Among the biggest advantages of Šumperák was the low cost of construction, which was between 100,000 to 120,000 Czechoslovak crowns, provided that you knew how to build the house. For those who did not have any experience, the construction plans came with a detailed, almost IKEA-styled manual.
“Mr Vaněk knew that most people would have to build the house themselves, since there was no possibility at the time to hire a building company. The brochure may seem funny to modern readers, because it gives you the exact number of nails you need, the number of bags of cement, and instructions how to install a lighting-rod, all the little details that you needed to build the house with your own hands, even if you were completely inexperienced.”
Due to a minimal regulation of housing under the Communists, Šumperáks soon began to pop up in villages and small towns all over the country, and they often appeared in places where they didn’t fit at all, disrupting the original style of buildings. For many architects, the house became a symbol of disrespect for the traditional village.
According to art historian Rostislav Švácha, for instance, Šumperák represents naïve art in architecture. Tomáš Pospěch agrees that that despite his good intentions, it is clear that Josef Vaněk, the author of the design, was not an architect himself.
“He was very skilled and practical and the house reflects all his ideas about the best possible house. In reality, however, it reminds me of the fairy tale How the Dog and the Cat Baked a Cake, also using all their favourite ingredients.
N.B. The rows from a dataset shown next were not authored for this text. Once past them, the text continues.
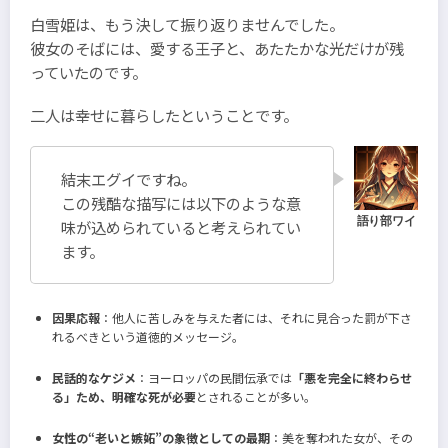
白雪姫は、もう決して振り返りませんでした。
彼女のそばには、愛する王子と、あたたかな光だけが残
っていたのです。
二人は幸せに暮らしたということです。
結末エグイですね。
この残酷な描写には以下のような意
味が込められていると考えられてい
ます。
因果応報
：他人に苦しみを与えた者には、それに見合った罰が下さ
れるべきという道徳的メッセージ。
民話的なケジメ
：ヨーロッパの民間伝承では
「悪を完全に終わらせ
る」ため、明確な死が必要
とされることが多い。
女性の“老いと嫉妬”の象徴としての最期
：美を奪われた女が、その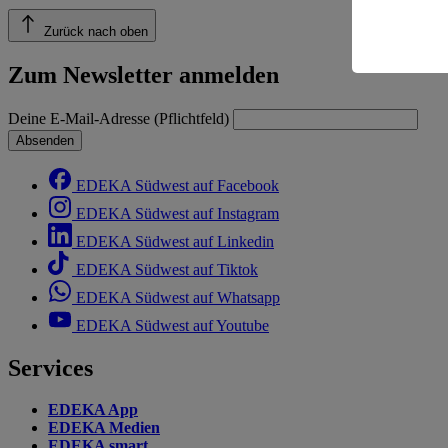
Risiko ein
Zurück nach oben
Informatio
Zum Newsletter anmelden
Deine E-Mail-Adresse (Pflichtfeld)
Absenden
EDEKA Südwest auf Facebook
EDEKA Südwest auf Instagram
EDEKA Südwest auf Linkedin
EDEKA Südwest auf Tiktok
EDEKA Südwest auf Whatsapp
EDEKA Südwest auf Youtube
Services
EDEKA App
EDEKA Medien
EDEKA smart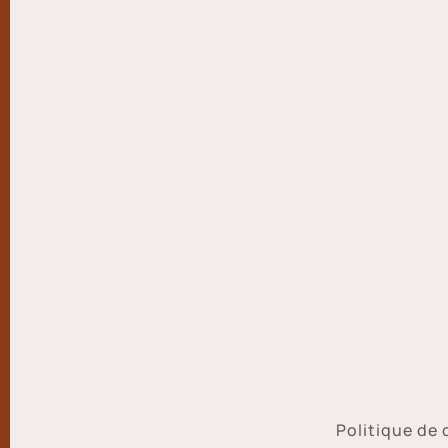
Politique de 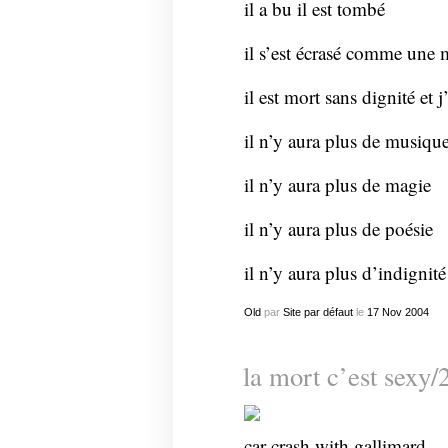
il a bu il est tombé
il s’est écrasé comme une 
il est mort sans dignité et j
il n’y aura plus de musiqu
il n’y aura plus de magie
il n’y aura plus de poésie
il n’y aura plus d’indignité
Old
par
Site par défaut
le
17
Nov
2004
la mort c’est sexy/
car crash with gallimard…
Nevertheless, if the builder preserved the recommended proportions and used the right material, the outcome has a certain elegance, modernity, and fragility.”
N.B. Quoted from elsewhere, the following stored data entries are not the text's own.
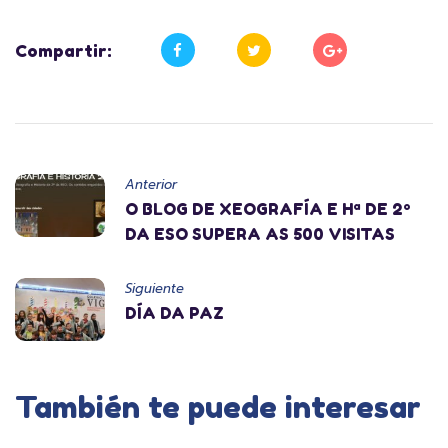
Compartir:
Anterior
O BLOG DE XEOGRAFÍA E Hª DE 2º
DA ESO SUPERA AS 500 VISITAS
Siguiente
DÍA DA PAZ
También te puede interesar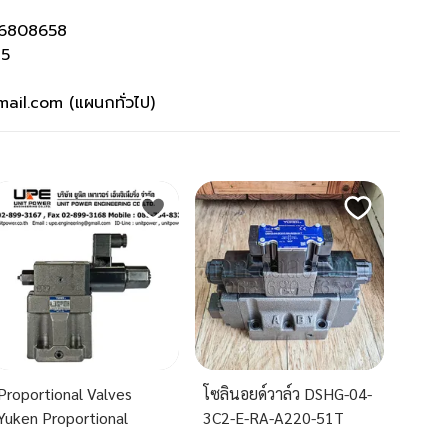
-6808658
75
mail.com (แผนกทั่วไป)
Proportional Valves
โซลินอยด์วาล์ว DSHG-04-
Yuken Proportional
3C2-E-RA-A220-51T
Electro-Hydraulic Relief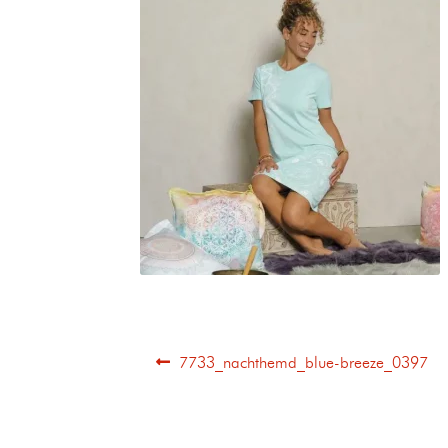
7733_nachthemd_blue-breeze_0397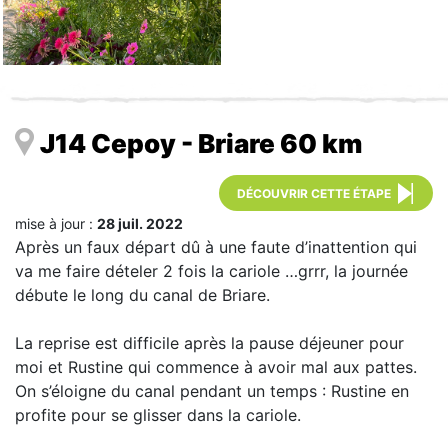
J14 Cepoy - Briare 60 km
DÉCOUVRIR CETTE ÉTAPE
mise à jour :
28 juil. 2022
Après un faux départ dû à une faute d’inattention qui
va me faire dételer 2 fois la cariole …grrr, la journée
débute le long du canal de Briare.
La reprise est difficile après la pause déjeuner pour
moi et Rustine qui commence à avoir mal aux pattes.
On s’éloigne du canal pendant un temps : Rustine en
profite pour se glisser dans la cariole.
Most of the Šumperáks that you come across these days have been adapted quite a bit by their owners and as Tomáš Pospěch points out, they are often a caricature of the original design. On the other hand, he says, the house bears witness to folk architecture, and reflects our ideas of a house we would like to live in.
When preparing the book and taking pictures of the numerous varieties of the house, Mr Pospěch had a chance to speak to many of its owners. Although most of them are proud that they have built the house with their own hands, they also see its shortcomings after spending so many years within its walls:
“The living area of the house is actually situated on the first floor and many people have told me that if they realised that they would always need to climb the stairs, they might have changed their minds. They also complain about the open terrace, which is unusable, but is always full of leaves or snow that needs to be cleared away. And what I would mind is that there is no connection of interior and exterior and there is no direct access to the garden from the living room.”
But probably the most impractical feature of Šumperák is its trademark, the enclosed balcony with a large window, which is so narrow that you can’t even fit a table there and is only good for smoking a cigarette or waving goodbye to guests.
Despite its numerous shortcomings, Šumperák has become an indisputable part of the Czech and Slovak countryside, and with the current nostalgia for things made in the 1960s and 1970s, this impractical, but unique piece of architecture is enjoying a renewed wave of interest.